Does Cryptocurrency have any role to play in surveillance?

Did you know that cryptos have emerged as a handy tool for government surveillance purposes? Not just government surveillance, its massive growth has led to set foot in various industries. Cryptocurrency is widely accepted by people for its secure and fast transaction process. Among investors and traders, it’s a robust financial tool for making significant profits from crypto trading. Unlike before, cryptocurrency trading becomes automated via trading bots like bitcoin prime. Hence, people can execute trading without their active involvement. Visit for more details. Today, as nations are making a beeline to launch their own digital assets to compete against the Bitcoin, in the process, they are trying to find new ways to keep a tab on their people.

How governments are conducting surveillance using digital currencies:

China had announced its decision to distribute about a million to a chosen few citizens so as to test its currency, a digital version of the Chinese Yuan. Citizens who were given the free money considered themselves rather fortunate and spent the coins at will, lauding the authorities for a seamless payment system. But the downside was the recipients needed to spend this money within a stipulated time-period; else it would vanish. Moreover, this experiment was designed to deploy a new system of surveillance where the state got the power to track citizen’s financial transactions. So, unknowingly, common people got money for free but came under control of the government.

Digital currencies have advantages because central bankers and economies can coordinate financial policies and benefits in real time. They can therefore give money instantly to those who need it. However, this is a double-edged sword where the data automatically reaches surveillance-happy authorities. If you put this kind of control in the hands of an authoritarian regime, the entire purpose of having a cryptocurrency is defeated.

Cryptos like the Bitcoin were launched so that these would be free from government intervention or surveillance. This is because governments, banks, and financial institutions fuel corruption, contributing to inflation. Cryptos were supposed to be inflation-proof since the purpose was to have a payment system that rests on cryptographic proof.

Mining cryptos involved sophisticated calculations which demanded a huge amount of electricity and computing power. This has plagued the crypto payment system as has the fact that in spite of a trustless system, there have been incidents of frauds and hacks. For advocates of cryptocurrencies, these concerns were negligible given that cryptos gave opportunities to get rick quickly. This is why crypto markets flourished as speculations rose and fear of inflation made people opt for cryptos and crypto trading. One of the main reasons for people to adopt cryptocurrency trading is the easy access of trading bots like bitcoin code. These bots carry out the entire trading process on your behalf and generate maximum profit. To know more visit, the bitcoin code and be a part of bitcoin trading. Governments soon started to look at this development as a challenge to their hold over financial policies and their sovereignty. Countries like India have proposed to ban crypto mining altogether while others are trying to regulate these and make sure they align with their mainstream banking systems.

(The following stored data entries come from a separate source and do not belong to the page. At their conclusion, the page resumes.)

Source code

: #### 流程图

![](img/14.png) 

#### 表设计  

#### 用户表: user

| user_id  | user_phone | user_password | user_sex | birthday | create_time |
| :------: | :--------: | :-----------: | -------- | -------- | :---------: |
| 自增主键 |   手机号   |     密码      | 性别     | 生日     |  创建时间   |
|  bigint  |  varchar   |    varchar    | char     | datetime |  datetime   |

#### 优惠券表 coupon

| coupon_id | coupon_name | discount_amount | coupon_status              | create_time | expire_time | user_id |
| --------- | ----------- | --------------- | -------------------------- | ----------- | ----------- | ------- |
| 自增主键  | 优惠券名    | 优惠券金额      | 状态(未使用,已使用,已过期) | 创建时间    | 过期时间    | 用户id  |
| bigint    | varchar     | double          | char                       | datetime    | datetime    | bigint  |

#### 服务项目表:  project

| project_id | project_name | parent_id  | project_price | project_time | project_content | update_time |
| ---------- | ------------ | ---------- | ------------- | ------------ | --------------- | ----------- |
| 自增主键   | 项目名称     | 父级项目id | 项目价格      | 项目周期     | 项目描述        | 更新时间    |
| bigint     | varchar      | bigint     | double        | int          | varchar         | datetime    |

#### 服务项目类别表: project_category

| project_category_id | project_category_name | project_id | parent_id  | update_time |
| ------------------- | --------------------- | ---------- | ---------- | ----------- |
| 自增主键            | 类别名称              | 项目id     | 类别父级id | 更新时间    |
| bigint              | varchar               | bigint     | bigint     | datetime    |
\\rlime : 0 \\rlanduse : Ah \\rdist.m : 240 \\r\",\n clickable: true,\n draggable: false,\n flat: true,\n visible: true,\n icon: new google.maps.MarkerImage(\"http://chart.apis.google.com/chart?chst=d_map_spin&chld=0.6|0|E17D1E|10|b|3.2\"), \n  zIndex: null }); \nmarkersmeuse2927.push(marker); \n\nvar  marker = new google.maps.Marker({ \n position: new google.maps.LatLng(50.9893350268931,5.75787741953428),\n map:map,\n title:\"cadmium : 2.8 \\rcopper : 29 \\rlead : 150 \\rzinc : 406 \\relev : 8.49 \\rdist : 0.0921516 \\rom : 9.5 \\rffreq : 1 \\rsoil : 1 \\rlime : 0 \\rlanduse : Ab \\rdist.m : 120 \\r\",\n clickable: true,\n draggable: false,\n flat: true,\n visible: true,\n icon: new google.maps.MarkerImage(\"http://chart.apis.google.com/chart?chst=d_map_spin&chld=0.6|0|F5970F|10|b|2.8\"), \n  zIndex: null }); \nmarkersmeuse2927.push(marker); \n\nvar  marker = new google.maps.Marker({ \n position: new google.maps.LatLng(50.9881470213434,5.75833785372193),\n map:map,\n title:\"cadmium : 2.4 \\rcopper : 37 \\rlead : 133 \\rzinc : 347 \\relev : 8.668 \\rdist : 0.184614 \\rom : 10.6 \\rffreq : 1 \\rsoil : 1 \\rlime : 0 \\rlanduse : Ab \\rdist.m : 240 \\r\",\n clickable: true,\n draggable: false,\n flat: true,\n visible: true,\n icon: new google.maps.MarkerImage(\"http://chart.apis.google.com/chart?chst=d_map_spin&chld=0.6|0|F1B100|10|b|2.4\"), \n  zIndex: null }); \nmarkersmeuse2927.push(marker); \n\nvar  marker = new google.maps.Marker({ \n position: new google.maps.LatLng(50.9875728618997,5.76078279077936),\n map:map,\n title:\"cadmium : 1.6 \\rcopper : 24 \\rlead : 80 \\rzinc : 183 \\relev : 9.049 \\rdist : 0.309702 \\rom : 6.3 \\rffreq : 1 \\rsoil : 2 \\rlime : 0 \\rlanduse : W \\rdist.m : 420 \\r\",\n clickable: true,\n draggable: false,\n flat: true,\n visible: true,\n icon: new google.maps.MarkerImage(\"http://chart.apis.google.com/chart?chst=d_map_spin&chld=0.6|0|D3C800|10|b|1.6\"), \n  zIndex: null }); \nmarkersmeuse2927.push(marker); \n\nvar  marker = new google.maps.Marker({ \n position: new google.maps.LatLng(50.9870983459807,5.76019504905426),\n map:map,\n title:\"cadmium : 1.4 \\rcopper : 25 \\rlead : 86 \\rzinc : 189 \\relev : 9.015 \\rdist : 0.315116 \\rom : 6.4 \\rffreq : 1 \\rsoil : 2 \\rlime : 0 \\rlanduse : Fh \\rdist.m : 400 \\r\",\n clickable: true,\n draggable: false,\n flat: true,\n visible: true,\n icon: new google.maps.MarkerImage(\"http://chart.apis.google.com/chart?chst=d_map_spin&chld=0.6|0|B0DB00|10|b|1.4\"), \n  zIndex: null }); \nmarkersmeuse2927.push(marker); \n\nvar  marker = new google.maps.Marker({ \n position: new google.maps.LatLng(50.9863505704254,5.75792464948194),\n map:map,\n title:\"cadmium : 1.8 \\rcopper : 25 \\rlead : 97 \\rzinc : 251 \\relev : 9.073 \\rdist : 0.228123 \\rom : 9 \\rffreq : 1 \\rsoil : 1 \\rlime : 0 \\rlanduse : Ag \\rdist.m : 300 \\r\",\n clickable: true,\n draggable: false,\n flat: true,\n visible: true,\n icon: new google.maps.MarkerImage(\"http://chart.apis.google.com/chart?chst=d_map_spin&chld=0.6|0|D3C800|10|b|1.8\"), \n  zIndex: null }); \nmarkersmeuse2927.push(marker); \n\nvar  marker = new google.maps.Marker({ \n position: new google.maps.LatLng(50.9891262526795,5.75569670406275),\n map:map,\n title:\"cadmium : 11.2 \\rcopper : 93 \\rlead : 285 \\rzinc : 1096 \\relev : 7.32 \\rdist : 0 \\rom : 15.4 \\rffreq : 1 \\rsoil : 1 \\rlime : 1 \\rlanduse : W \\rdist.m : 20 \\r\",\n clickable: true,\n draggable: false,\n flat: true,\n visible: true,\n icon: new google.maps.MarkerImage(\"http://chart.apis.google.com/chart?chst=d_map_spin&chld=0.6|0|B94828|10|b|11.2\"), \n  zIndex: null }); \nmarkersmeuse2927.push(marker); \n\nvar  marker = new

China has been pushing for a digital currency even in 2014 but other countries only recently woke up to this when Facebook announced its intent to launch the Libra. Earlier, cryptos like the Bitcoin had scared governments but Facebook’s decision raised new concerns. It would mean the emergence of an unregulated monetary authority with global reach that no government could possibly match. China, on its part, felt threatened because Tencent and Alibaba had cornered its digital payment market. These companies were now processing 90% of mobile transfers and gathering all attendant data. China had to put an end to this and decided it needed a viable CBDC.

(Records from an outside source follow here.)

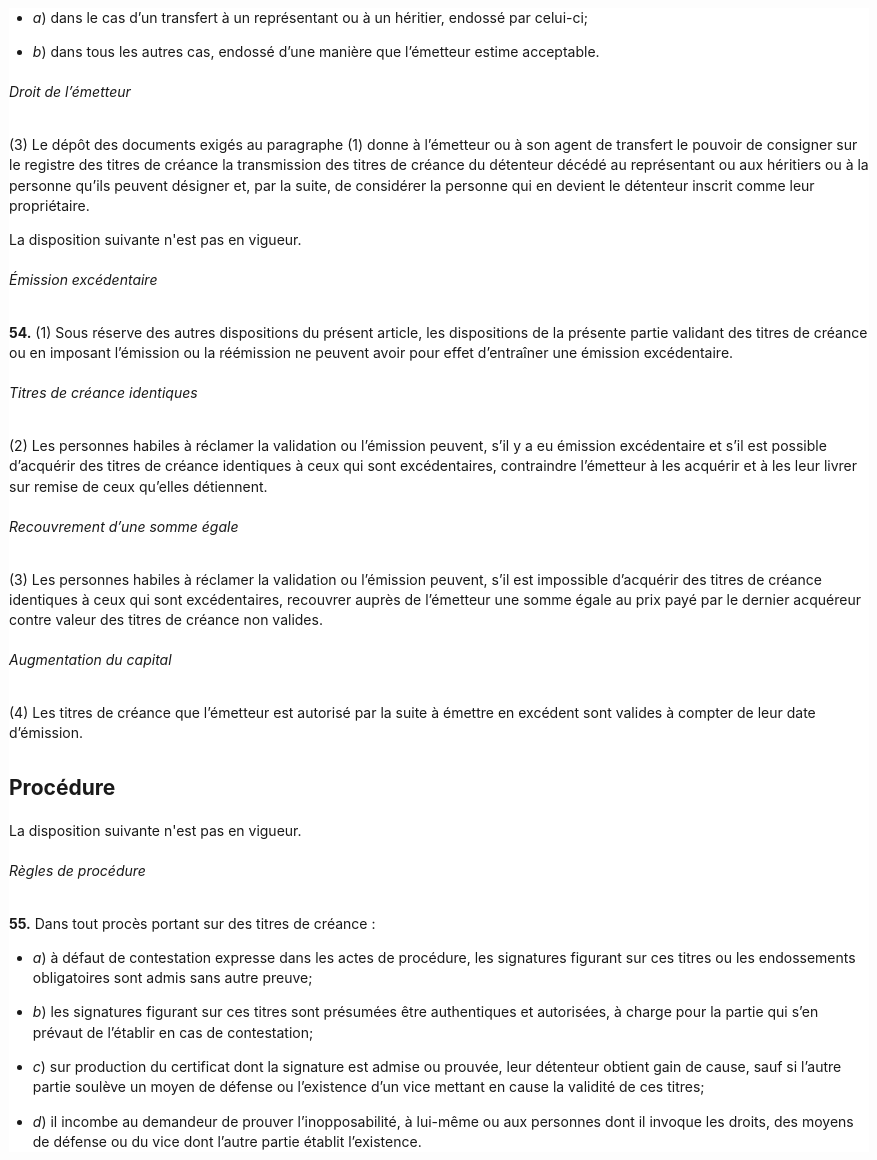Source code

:   * _a_) dans le cas d’un transfert à un représentant ou à un héritier, endossé par celui-ci;

  * _b_) dans tous les autres cas, endossé d’une manière que l’émetteur estime acceptable.

###### Droit de l’émetteur

(3) Le dépôt des documents exigés au paragraphe (1) donne à l’émetteur ou à son agent de transfert le pouvoir de consigner sur le registre des titres de créance la transmission des titres de créance du détenteur décédé au représentant ou aux héritiers ou à la personne qu’ils peuvent désigner et, par la suite, de considérer la personne qui en devient le détenteur inscrit comme leur propriétaire.

La disposition suivante n'est pas en vigueur.

###### Émission excédentaire

**54.** (1) Sous réserve des autres dispositions du présent article, les dispositions de la présente partie validant des titres de créance ou en imposant l’émission ou la réémission ne peuvent avoir pour effet d’entraîner une émission excédentaire.

###### Titres de créance identiques

(2) Les personnes habiles à réclamer la validation ou l’émission peuvent, s’il y a eu émission excédentaire et s’il est possible d’acquérir des titres de créance identiques à ceux qui sont excédentaires, contraindre l’émetteur à les acquérir et à les leur livrer sur remise de ceux qu’elles détiennent.

###### Recouvrement d’une somme égale

(3) Les personnes habiles à réclamer la validation ou l’émission peuvent, s’il est impossible d’acquérir des titres de créance identiques à ceux qui sont excédentaires, recouvrer auprès de l’émetteur une somme égale au prix payé par le dernier acquéreur contre valeur des titres de créance non valides.

###### Augmentation du capital

(4) Les titres de créance que l’émetteur est autorisé par la suite à émettre en excédent sont valides à compter de leur date d’émission.

## Procédure

La disposition suivante n'est pas en vigueur.

###### Règles de procédure

**55.** Dans tout procès portant sur des titres de créance :

  * _a_) à défaut de contestation expresse dans les actes de procédure, les signatures figurant sur ces titres ou les endossements obligatoires sont admis sans autre preuve;

  * _b_) les signatures figurant sur ces titres sont présumées être authentiques et autorisées, à charge pour la partie qui s’en prévaut de l’établir en cas de contestation;

  * _c_) sur production du certificat dont la signature est admise ou prouvée, leur détenteur obtient gain de cause, sauf si l’autre partie soulève un moyen de défense ou l’existence d’un vice mettant en cause la validité de ces titres;

  * _d_) il incombe au demandeur de prouver l’inopposabilité,­ à lui-même ou aux personnes dont il invoque les droits, des moyens de défense ou du vice dont l’autre partie établit l’existence.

For the US, the problem is slightly different. Many Americans still lack access to bank accounts and easy payment systems. This can be resolved by introducing digital currencies. But US’s digital banking infrastructure already engages in invasive surveillance. For them, bringing in a new crypto that generates even more volumes of data for their government is not a solution. Rather, monetary policies must be made democratic. Those who wish to use digital banking should be given access to these, minus the control and surveillance.